Outstanding supporting actor in a stage drama
COLUMBIA BASIN - The Bob Jasman you meet offstage doesn't sound anything like the Bob Jasman you see onstage.
Onstage, Jasman often plays zany, excitable characters, while in person, he is quite soft-spoken and appears to border on the shy side.
"One co-worker told me, 'I couldn't believe it was you up there. It was amazing, you were so mean,'" Jasman remembered.
The role was Ebenezer Scrooge in "A Christmas Carol."
"I said, 'Well, it was just a part,'" Jasman said. "She said, 'Yeah, I had to think to myself, you're not really like that.' People are always, they can't believe that it's me up there.
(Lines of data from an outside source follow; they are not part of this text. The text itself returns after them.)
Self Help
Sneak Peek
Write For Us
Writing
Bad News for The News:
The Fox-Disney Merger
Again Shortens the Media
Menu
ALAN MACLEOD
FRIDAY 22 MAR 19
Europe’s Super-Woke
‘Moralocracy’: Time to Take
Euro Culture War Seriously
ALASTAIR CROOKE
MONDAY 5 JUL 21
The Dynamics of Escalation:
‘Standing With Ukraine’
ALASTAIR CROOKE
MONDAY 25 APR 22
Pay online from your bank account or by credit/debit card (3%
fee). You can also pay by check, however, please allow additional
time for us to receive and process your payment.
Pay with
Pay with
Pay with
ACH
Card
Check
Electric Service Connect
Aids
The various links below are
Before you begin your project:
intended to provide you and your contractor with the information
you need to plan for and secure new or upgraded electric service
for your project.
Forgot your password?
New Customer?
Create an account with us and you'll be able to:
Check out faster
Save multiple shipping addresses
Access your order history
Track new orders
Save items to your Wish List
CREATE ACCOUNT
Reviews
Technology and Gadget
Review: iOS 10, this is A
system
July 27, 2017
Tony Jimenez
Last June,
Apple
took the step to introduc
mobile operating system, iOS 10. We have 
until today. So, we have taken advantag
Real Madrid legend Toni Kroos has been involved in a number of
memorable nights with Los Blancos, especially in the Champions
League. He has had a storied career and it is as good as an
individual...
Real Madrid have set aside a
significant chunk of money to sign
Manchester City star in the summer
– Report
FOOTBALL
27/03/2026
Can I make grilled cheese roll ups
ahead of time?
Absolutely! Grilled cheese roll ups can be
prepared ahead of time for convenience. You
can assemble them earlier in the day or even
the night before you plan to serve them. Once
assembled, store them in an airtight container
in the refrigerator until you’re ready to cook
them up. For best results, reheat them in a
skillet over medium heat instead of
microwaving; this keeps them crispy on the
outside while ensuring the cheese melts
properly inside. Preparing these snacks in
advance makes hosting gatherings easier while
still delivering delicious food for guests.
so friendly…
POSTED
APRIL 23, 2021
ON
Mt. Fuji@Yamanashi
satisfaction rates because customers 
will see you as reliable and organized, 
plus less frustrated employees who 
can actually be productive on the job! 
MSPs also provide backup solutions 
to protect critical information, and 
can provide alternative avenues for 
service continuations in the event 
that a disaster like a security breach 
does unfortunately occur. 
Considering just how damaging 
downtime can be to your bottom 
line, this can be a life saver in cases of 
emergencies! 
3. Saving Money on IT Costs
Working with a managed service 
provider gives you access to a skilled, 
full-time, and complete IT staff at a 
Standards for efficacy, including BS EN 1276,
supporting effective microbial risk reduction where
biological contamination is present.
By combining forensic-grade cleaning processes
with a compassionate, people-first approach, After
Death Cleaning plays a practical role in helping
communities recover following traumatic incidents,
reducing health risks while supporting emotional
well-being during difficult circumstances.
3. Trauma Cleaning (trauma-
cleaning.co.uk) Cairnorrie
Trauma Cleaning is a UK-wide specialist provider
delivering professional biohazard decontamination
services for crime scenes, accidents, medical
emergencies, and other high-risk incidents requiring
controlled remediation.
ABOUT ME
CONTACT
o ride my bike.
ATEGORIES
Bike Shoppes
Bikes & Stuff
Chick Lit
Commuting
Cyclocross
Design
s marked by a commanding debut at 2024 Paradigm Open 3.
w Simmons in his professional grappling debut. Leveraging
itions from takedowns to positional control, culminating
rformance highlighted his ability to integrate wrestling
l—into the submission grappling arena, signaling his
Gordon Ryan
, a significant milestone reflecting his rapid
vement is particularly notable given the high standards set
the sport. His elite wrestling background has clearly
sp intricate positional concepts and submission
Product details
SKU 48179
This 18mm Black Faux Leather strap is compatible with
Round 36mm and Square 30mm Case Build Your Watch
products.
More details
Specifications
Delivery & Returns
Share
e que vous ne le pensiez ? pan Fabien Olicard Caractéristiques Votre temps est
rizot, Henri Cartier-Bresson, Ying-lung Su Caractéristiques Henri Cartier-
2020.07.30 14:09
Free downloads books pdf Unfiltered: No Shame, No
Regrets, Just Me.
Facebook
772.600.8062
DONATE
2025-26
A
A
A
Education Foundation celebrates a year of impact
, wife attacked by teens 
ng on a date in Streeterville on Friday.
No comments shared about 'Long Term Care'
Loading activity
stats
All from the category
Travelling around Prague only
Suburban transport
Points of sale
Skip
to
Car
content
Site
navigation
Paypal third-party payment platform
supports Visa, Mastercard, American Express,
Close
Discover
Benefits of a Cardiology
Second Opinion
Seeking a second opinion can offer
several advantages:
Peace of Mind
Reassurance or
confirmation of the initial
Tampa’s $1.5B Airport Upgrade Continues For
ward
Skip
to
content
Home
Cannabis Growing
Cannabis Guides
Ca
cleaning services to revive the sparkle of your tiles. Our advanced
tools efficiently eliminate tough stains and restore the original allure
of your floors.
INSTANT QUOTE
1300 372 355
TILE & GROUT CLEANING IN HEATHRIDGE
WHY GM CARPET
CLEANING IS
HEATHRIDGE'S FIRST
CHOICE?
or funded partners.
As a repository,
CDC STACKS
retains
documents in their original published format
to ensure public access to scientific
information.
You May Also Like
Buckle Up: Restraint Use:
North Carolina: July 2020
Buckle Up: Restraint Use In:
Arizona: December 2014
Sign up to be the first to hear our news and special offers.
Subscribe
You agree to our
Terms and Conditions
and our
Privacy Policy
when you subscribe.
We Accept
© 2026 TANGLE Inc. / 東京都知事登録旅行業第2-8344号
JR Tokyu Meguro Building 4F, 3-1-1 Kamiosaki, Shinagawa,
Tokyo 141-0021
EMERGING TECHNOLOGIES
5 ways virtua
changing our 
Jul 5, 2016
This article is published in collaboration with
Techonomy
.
It's totally different."
Jasman said he doesn't know how to explain the phenomenon.
"It's just something that happens when you're up there and you're under a certain pressure or fear, I don't know, or a combination," he said. "You want to do your best, so it just kinds of evolves out of you. They see me at work or whatever, then I'm up there, and it's like, 'Who is that person?'"
Jasman was born in Spokane but resided in Wilson Creek from the time of his birth. His family moved to Moses Lake in 1960, to be closer to the land they were farming.
Jasman left the Columbia Basin to attend Washington State University, and lived in Wenatchee for five and a half years.
Jasman works in Othello at Columbia Basin Health Association as a laboratory technician, testing patient samples and providing answers for providers to make a diagnosis.
"They say we're involved in about 70 percent of the decision-making a doctor has with a patient," Jasman said.
In high school, Jasman was active in the sciences, which is how he got started in his career.
"It makes a difference in people's lives, we help (the doctors) find out what's wrong with them, if we are able to ascertain that," he said. "We are helping people, so it's rewarding that you can make a difference like that."
Jasman wasn't ever involved in theater in high school or college. He had some stage experience as a musician in a band, but he wasn't certain it would be enough when he decided to audition for a part opposite guest celebrity Joe Namath in a Big Bend Community College production of "Li'l Abner."
"I saw it in the paper and thought, 'OK, maybe I should go to that,'" Jasman recalled. "I followed the Jets when he was on their team."
Jasman's mother also urged him to try out, and he was called in to do a reading and offered a part.
"Luckily I didn't have any lines, or I would have been in big trouble," Jasman remembered with a laugh. "I felt, 'Well, OK, I can get through this.'"
Jasman moved away to Wenatchee after that to work at the local clinic. He'd had a good experience in Moses Lake onstage, but never got up the nerve to try out for the Wenatchee theater.
When he returned to Moses Lake, Jasman returned to the stage. With Soap Lake's Masquers Theater, he has been in every musical and occasionally winds up in up to three plays per year.
"You get better and sometimes it's encouraging, it gets a little better," he explained. "It's a lot of work, but at the same time, the reward is pretty good. Just greeting people after the show or sometimes you walk in a store or just off the street and somebody will yell your name and say, 'Hey, good job in that play!' You go, 'Oh! All right, that was pretty nice.'"
Jasman appreciates audience members who attend the plays, which heighten the performances of the cast onstage and push them to do even better.
"Sometimes you actually surprise yourself, how well you can do," he said. "It's a lot of work, but that makes it worthwhile."
Jasman notes he's only played one leading part, as Scrooge, but he might be more comfortable with supporting characters.
"I can go either way," he said. "At this point, I've got enough experience I feel I could handle the bigger parts if I have to. If I get offered or I audition, it's certainly something I would probably end up doing. I wouldn't say no."
When he's not working or acting, Jasman is a watercolor, landscape and still life artist, although lately he's been looking for the opportunity to get back into the hobby after being so "caught up" in the theater in the last few years.
Married since 2002 to wife Mary, who works in the lab at Samaritan Healthcare, Jasman still plays the guitar and the harmonica for his church in Othello.
He also likes to bake candy.
"I've done applets and cotlets," he said, noting his great-uncle used to work at a Cashmere factory.
Jasman modified the recipe after less-than-desirable results out of a cookbook, but said they're still not as good as store-bought. He also makes mints and tried to make licorice.
"It turned out OK, but it adds oil, so it takes a long time for it to dry," he said. "It's not too hard to make, but it takes a while to harden."
Jasman said he draws his inspirations and ideas from above and God.
"I have to give thanks to him for letting me be able to do this, and be able to do as well as I can, the best the way I can," he said.